Many who bought restaurants in the 80's have seen them fail
By David Poppe, Review staff

From franchisees, claims of bad faith

 Thaddeus Deas didn't think he could fail as a Burger King franchisee.  After all, he'd worked for the company 16 years and was the first black engineer and construction manager at Burger King Corp.

Eager to strike out on his own, Deas left his $60,000 per year corporate job as director of construction in Atlanta to become a franchisee in 1987.

Strike out, he did.

"I was not looking to get rich," he says.  "I wanted to be an entrepreneur, to live the American dream."

Deas bought a restaurant from Burger King, paying $410,000, must of it borrowed, for the franchise and the equipment he needed.  The restaurant he bought was 20 years old and not very prosperous, he says, but Deas felt he could make it work.

Six months later, however, his dream soured.  Burger King Corp. opened a new restaurant a mile and a half away, over Deas's vocal complaints.  After that happened, sales at Deas' site fell from $925,000 per year, about break-even level, to $750,000 per year.

Deas complained that Burger King had cannibalized his customer base, but he got little relief.  Trying to salvage his business, Deas says he took no salary for several years, but finally ended up in bankruptcy in 1991.

"For the first time in my life I had to say, I give," says Deas, who today works for an Atlanta general contractor building fast-food restaurants.  "That's a feeling that's worse than terrible.  To put your life's earnings in there, and work there for 16 years, you feel they would stand by you.  They didn't.  It was like I was any John Doe off the street."

The problem Thaddeus Deas poses for new Burger King chief executive James B. Adamson is that he's not alone.  There are scores of franchisees like Deas, who couldn't make it in the Burger King System.  Since 1990, Burger King has filed 105 suits in U. S. District Court in Miami against struggling franchisees, including Deas.

Burger King media relations vice president Cori Zywotow says that with 1,5000 franchisees, some troubles are inevitable.  "That's just the nature of relationships," she said.  Burger King won't comment on individual cases in litigation.

Critics, however, have plenty to say.  "This company, it is our experience, does not act in good faith when franchisees come to them with problems," says Robert Zarco, a Miami lawyer who represents a dozen Burger King franchisees and took an affidavit from Deas in a separate Burger King case.

While Burger King's former owner, Pillsbury Co., sold Deas his restaurant----he was offered a choice of three, all of which ultimately failed --- Deas blames Grand Metropolitan PLC, the British conglomerate that bought Pillsbury in 1989, for its indifference to minority franchisees.

Many African-Americans bought Burger King restaurants in the mid-1980s after the Rev.

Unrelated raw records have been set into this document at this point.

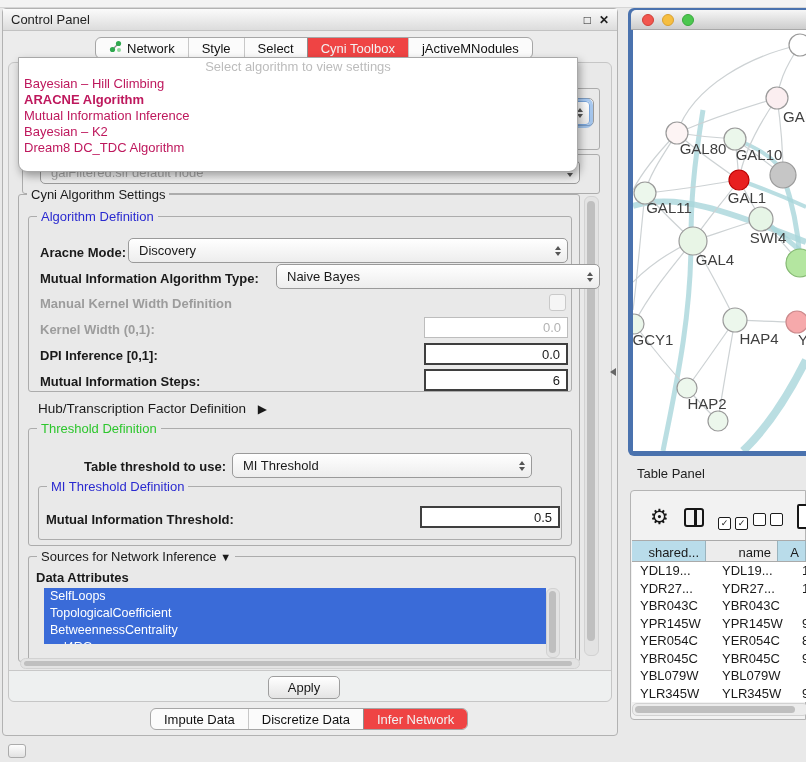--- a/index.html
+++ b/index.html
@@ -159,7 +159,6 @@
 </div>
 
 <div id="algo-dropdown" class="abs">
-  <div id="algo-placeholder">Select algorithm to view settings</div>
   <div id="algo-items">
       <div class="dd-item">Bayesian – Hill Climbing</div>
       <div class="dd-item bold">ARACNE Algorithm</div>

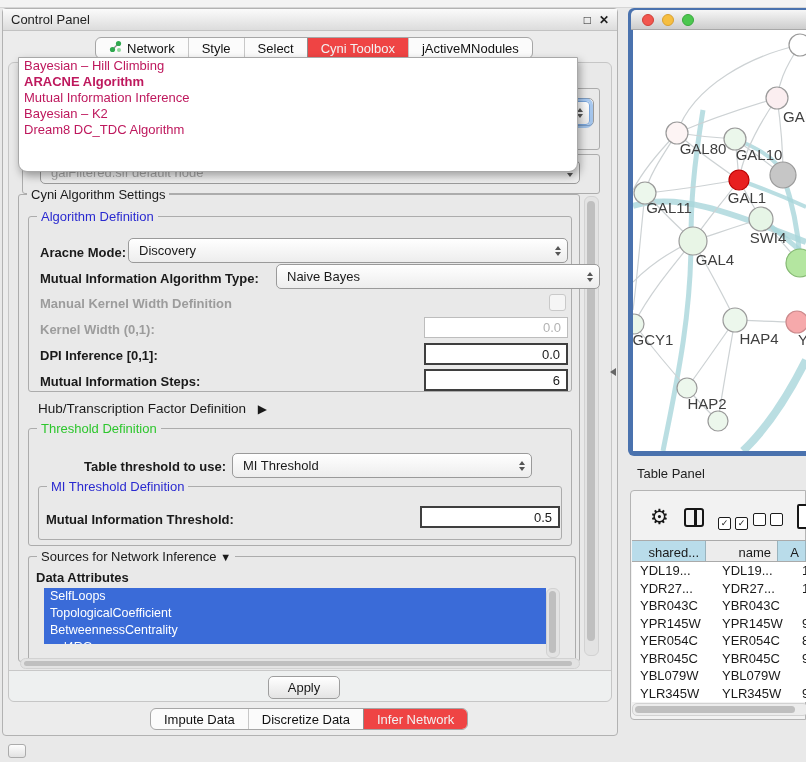--- a/index.html
+++ b/index.html
@@ -200,7 +200,7 @@
 <div class="fld off" style="left:424px;top:317px;width:144px;height:21px">
   <span>0.0</span>
 </div>
-<span class="lbl b" style="left:40px;top:348px">DPI Inference [0,1]:</span>
+<span class="lbl b" style="left:40px;top:348px">DPI Settings [0,1]:</span>
 <div class="fld on" style="left:424px;top:343px;width:144px;height:22px">
   <span>0.0</span>
 </div>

Jesse Jackson and his group, Operation PUCH, protested Burger Kings' lack of black franchisees.  But the black owners, with less capital of their own, often had to borrow more money to buy their franchises making them vulnerable to downturns in sales.

In Atlanta, a city with a healthy black business community, Burger King had eight minority franchisees in 1987.  Today, it has one.  "To tell me that all of the [black] franchisees in the system didn't know how to run stores, would be improbable," Deas says.

Another African-American franchisee, Floyd Shorter, says the two Burger Kings, he bought in Richmond, VA. in the mid-1980s never matched the financial results the company promised.  He described Grant Met as "heavy-handed," saying most of the 60 or so blacks who bought restaurants with him in the mid-1980s failed.

"I guarantee you three-fourths are gone, and a lot of us lost everything we had in our life," Shorter said.

George Elias, Jr., a Miami Beach lawyer, says Burger King sold him and an African-American partner a franchise on U.S. 441 near Griffin Road in Hollywood for about $400,000 in 1986.

The restaurant failed miserably.  Elias says model financial statements prepared by Burger King showed the site would bring in $1 million per year, but sales never passed $700,000 per year.  The restaurant, which Burger King built, was barely visible from U.S. 441.  Worse, the road underwent a major construction project shortly after the restaurant opened.

Elias claims he later learned Burger King had rejected his site for a company-owned restaurant.

The troubles aren't limited to minority franchisees.  Art Weaver has owned Burger King restaurants for 17 years in Montana, and says he's made good money. But he has been fighting the company in court since 1990 because, he says, Grand Met broke a written promise to compensate him when Burger King opened a new company-owned restaurant on Malmstron Air Force Base near two of this restaurants in Great Falls.

But when Grand Met bought Pillsbury, Weaver says new management reneged on the promise.  "Pillsbury would have paid it." Weaver said.

Though most analysts give Pillsbury low marks for its management of Burger King and say Grand Met has done much to repair the damage, Weaver says that to him, Pillsbury was a better business partner than Grand Met.

"With the English having it, when someone tells you something, you don't believe any of it," he said.

That's a view that even fans of new Burger King chief executive James B. Adamson seen to second.

"I don't know about Grand Met's commitment," says Jerry Ruenheck, a former president of Burger King Corp. and now president of Burger King's National Franchise Association. But, he adds, "Jim Adamson's commitment is to make the average individual Burger King restaurant healthy."